(Beginning of Data for review)
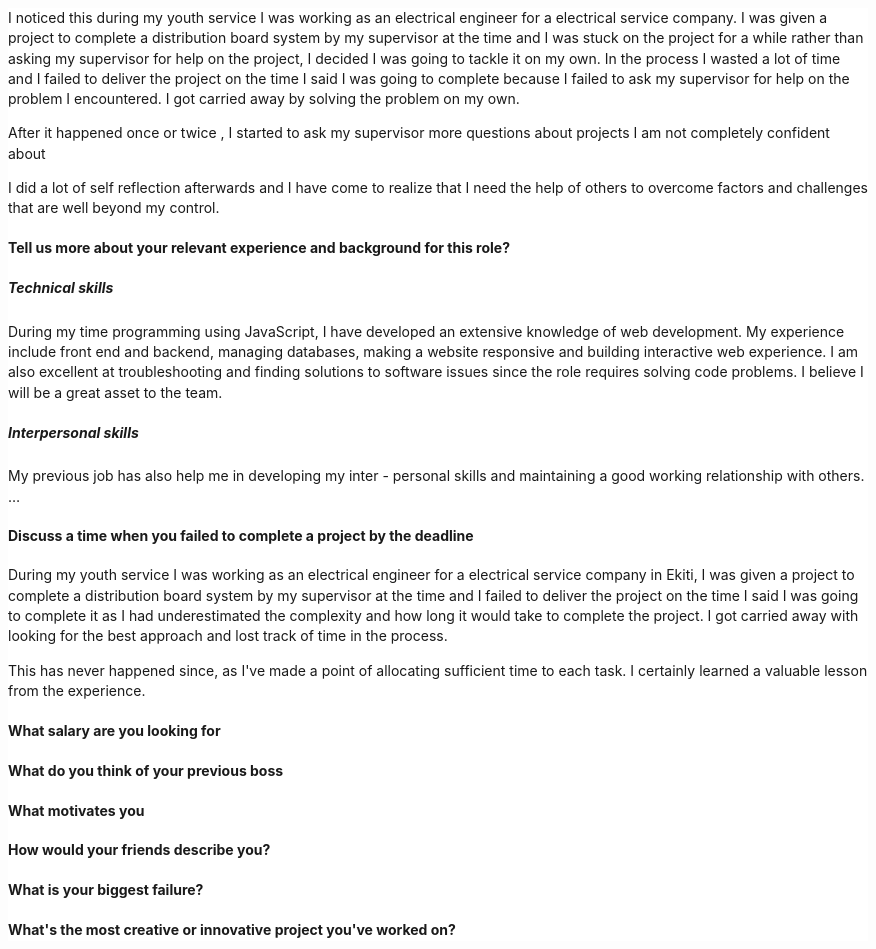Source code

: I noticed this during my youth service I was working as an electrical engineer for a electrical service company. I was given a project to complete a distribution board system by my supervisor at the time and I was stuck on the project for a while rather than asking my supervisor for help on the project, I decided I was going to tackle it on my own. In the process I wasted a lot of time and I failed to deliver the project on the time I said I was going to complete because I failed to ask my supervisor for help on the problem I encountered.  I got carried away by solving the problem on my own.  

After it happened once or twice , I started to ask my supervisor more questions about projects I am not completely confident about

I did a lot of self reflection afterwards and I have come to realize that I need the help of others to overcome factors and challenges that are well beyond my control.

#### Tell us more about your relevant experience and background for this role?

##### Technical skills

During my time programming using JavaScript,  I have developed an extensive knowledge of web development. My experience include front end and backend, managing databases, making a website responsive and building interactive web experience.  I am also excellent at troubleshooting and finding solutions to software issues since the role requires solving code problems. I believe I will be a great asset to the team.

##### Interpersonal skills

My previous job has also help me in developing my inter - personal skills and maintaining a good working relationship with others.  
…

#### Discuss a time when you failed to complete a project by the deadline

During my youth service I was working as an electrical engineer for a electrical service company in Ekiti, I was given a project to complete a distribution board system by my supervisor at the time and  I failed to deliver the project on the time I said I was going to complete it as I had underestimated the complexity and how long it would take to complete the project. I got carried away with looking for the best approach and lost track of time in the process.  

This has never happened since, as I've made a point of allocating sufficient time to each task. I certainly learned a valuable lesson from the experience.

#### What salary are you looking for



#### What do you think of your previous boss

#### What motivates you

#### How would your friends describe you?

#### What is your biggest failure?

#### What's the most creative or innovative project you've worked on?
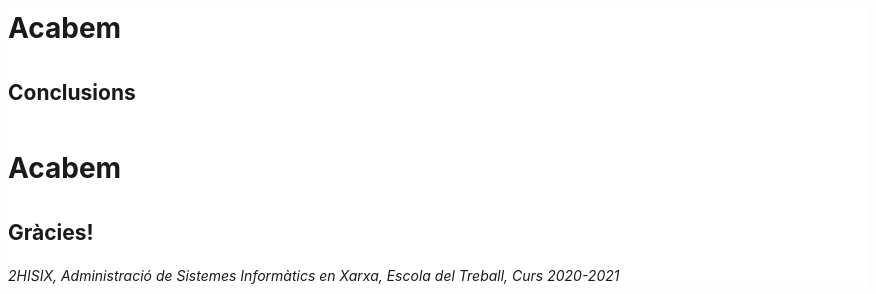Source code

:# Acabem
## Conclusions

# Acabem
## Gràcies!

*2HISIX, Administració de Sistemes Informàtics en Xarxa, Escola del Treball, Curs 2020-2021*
(End of Data for review)
_Problem_: With the pictures left out, write out all of the data exactly.

_Expected output_:
Source code

: I noticed this during my youth service I was working as an electrical engineer for a electrical service company. I was given a project to complete a distribution board system by my supervisor at the time and I was stuck on the project for a while rather than asking my supervisor for help on the project, I decided I was going to tackle it on my own. In the process I wasted a lot of time and I failed to deliver the project on the time I said I was going to complete because I failed to ask my supervisor for help on the problem I encountered.  I got carried away by solving the problem on my own.  

After it happened once or twice , I started to ask my supervisor more questions about projects I am not completely confident about

I did a lot of self reflection afterwards and I have come to realize that I need the help of others to overcome factors and challenges that are well beyond my control.

#### Tell us more about your relevant experience and background for this role?

##### Technical skills

During my time programming using JavaScript,  I have developed an extensive knowledge of web development. My experience include front end and backend, managing databases, making a website responsive and building interactive web experience.  I am also excellent at troubleshooting and finding solutions to software issues since the role requires solving code problems. I believe I will be a great asset to the team.

##### Interpersonal skills

My previous job has also help me in developing my inter - personal skills and maintaining a good working relationship with others.  
…

#### Discuss a time when you failed to complete a project by the deadline

During my youth service I was working as an electrical engineer for a electrical service company in Ekiti, I was given a project to complete a distribution board system by my supervisor at the time and  I failed to deliver the project on the time I said I was going to complete it as I had underestimated the complexity and how long it would take to complete the project. I got carried away with looking for the best approach and lost track of time in the process.  

This has never happened since, as I've made a point of allocating sufficient time to each task. I certainly learned a valuable lesson from the experience.

#### What salary are you looking for



#### What do you think of your previous boss

#### What motivates you

#### How would your friends describe you?

#### What is your biggest failure?

#### What's the most creative or innovative project you've worked on?
Source code

:# Acabem
## Conclusions

# Acabem
## Gràcies!

*2HISIX, Administració de Sistemes Informàtics en Xarxa, Escola del Treball, Curs 2020-2021*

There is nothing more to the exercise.